◆ ACTIVITY LIST ◆
1) Answer these questions about the passage on rural hospital mergers.
(a) What market share did System A hold?
(b) What HHI would the proposed acquisition have produced?
(c) Who bought Hospital Z in the end?
2) Translate this sentence from the passage on rural hospital mergers into Spanish: "Closure was a very real possibility in this situation."
3) Return the part of the passage on rural hospital mergers from "After extensive due" to "in market concentration.", word for word.

◆ PASSAGE SHOWN ◆
-*-*-

After decades of experience in hospital M&A, we find that HHI is particularly ill-suited to rural healthcare markets. While urbanites typically have their pick of competing hospitals, rural residents are sometimes lucky to find a single hospital bed within a 30-minute drive. That means rural healthcare, almost by definition, is concentrated rather than competitive – and a hospital closure can make the situation much worse.

For instance, Ascendient worked recently with Hospital Z, an independent rural facility that was facing closure after years of financial distress. The most logical buyer – we’ll call them System A – operated several hospitals across the three-county MSA and enjoyed a 69% market share. Two other systems had only a few beds in the community, resulting in a “highly concentrated” HHI of 5164.

A stylized, 3-county map with 7 hospital locations illustrates one reason HHI is not appropriate for blocking hospital M&A in rural areas

After extensive due diligence, System A decided against an acquisition for several reasons, including the prospect of a long and expensive legal battle over excess concentration in the market. It’s true that the proposed acquisition would have increased consolidation by 21% (a new HHI of 6275), but here’s the irony: Closing Hospital Z completely would have been nearly as bad for competition, with a 17% increase in market concentration.

Closure was a very real possibility in this situation. Other, more distant in-state systems could have sailed through regulatory scrutiny, but those systems weren’t interested in taking on the financial burden of Hospital Z. A merger only made financial sense for System A because its geographic proximity would help to attract more patients for tertiary services.

In the end, an out-of-state, for-profit operator bought Hospital Z after the county kicked in tens of millions of dollars in incentives. For now, residents still have nearby inpatient services, but the hospital continues to struggle financially.

This is a case where a rural county nearly lost its only hospital – and its largest employer – due in part to the bogeyman of market concentration. It’s doubtful that a few more rural beds would have greatly increased the pricing power of System A, which is one of the smaller systems in the state. But there’s absolutely no doubt that a closure would have been disastrous for county residents.

We believe a larger risk-reward analysis is needed for rural hospital mergers. Regulators need to look beyond a simplistic number like HHI when a rural hospital’s survival is at stake – and hospitals need to be prepared with a larger narrative about health outcomes and economic impacts if a blocked merger force them to close their doors.

-*-*-

Dataset entries:
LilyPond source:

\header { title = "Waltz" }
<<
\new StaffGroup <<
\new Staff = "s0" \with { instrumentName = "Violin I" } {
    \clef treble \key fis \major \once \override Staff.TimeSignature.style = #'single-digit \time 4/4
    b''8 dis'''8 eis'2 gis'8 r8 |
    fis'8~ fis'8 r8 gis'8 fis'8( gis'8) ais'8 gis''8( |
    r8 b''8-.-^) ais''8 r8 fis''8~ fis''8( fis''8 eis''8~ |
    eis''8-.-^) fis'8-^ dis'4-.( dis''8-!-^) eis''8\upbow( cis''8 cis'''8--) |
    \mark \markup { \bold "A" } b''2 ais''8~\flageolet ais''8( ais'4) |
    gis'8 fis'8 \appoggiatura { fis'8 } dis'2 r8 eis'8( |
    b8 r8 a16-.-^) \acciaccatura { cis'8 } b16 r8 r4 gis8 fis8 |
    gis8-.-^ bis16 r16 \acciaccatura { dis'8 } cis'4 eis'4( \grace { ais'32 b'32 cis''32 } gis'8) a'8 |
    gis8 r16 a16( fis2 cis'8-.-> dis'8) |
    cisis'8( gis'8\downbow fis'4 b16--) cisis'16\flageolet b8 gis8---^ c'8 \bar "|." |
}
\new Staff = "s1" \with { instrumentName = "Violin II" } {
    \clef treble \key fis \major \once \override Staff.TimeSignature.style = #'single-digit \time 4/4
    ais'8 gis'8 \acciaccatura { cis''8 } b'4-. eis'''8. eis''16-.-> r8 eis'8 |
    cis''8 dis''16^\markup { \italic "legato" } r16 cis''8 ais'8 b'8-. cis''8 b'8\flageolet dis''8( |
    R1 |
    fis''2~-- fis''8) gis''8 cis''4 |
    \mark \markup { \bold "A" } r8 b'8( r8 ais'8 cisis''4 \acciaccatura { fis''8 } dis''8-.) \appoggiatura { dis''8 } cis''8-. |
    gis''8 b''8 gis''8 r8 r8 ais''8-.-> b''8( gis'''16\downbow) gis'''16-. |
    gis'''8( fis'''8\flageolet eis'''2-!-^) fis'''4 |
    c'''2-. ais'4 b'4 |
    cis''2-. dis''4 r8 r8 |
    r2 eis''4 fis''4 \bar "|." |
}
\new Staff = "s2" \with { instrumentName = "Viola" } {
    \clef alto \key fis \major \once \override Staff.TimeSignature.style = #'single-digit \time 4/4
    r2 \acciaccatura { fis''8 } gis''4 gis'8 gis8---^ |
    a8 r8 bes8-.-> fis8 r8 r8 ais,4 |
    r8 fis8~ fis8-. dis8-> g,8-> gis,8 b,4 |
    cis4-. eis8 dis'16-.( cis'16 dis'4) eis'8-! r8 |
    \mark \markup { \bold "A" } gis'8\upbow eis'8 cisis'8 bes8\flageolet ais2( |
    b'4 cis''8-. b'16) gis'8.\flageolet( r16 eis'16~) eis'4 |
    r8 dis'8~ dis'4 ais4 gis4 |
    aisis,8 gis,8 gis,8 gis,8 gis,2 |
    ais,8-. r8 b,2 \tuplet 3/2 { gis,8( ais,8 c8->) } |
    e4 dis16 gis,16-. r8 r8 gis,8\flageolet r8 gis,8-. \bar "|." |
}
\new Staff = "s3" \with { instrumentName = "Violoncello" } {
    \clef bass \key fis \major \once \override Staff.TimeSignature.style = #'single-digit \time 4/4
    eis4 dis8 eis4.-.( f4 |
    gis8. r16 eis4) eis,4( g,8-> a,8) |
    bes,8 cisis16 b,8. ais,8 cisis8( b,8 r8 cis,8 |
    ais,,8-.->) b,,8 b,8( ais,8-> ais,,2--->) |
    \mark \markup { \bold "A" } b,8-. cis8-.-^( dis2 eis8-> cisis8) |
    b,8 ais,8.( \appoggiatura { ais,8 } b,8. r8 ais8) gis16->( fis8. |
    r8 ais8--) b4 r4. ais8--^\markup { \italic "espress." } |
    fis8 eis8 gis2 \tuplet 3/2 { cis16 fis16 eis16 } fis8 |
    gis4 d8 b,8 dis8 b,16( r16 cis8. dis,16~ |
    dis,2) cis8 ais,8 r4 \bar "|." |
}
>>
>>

-*-*-

◆ TASK-BY-TASK SOLUTIONS ◆
1)
(a) 69%
(b) 6275
(c) An out-of-state, for-profit operator

2) El cierre era una posibilidad muy real en esta situación.

3)
After extensive due diligence, System A decided against an acquisition for several reasons, including the prospect of a long and expensive legal battle over excess concentration in the market. It’s true that the proposed acquisition would have increased consolidation by 21% (a new HHI of 6275), but here’s the irony: Closing Hospital Z completely would have been nearly as bad for competition, with a 17% increase in market concentration.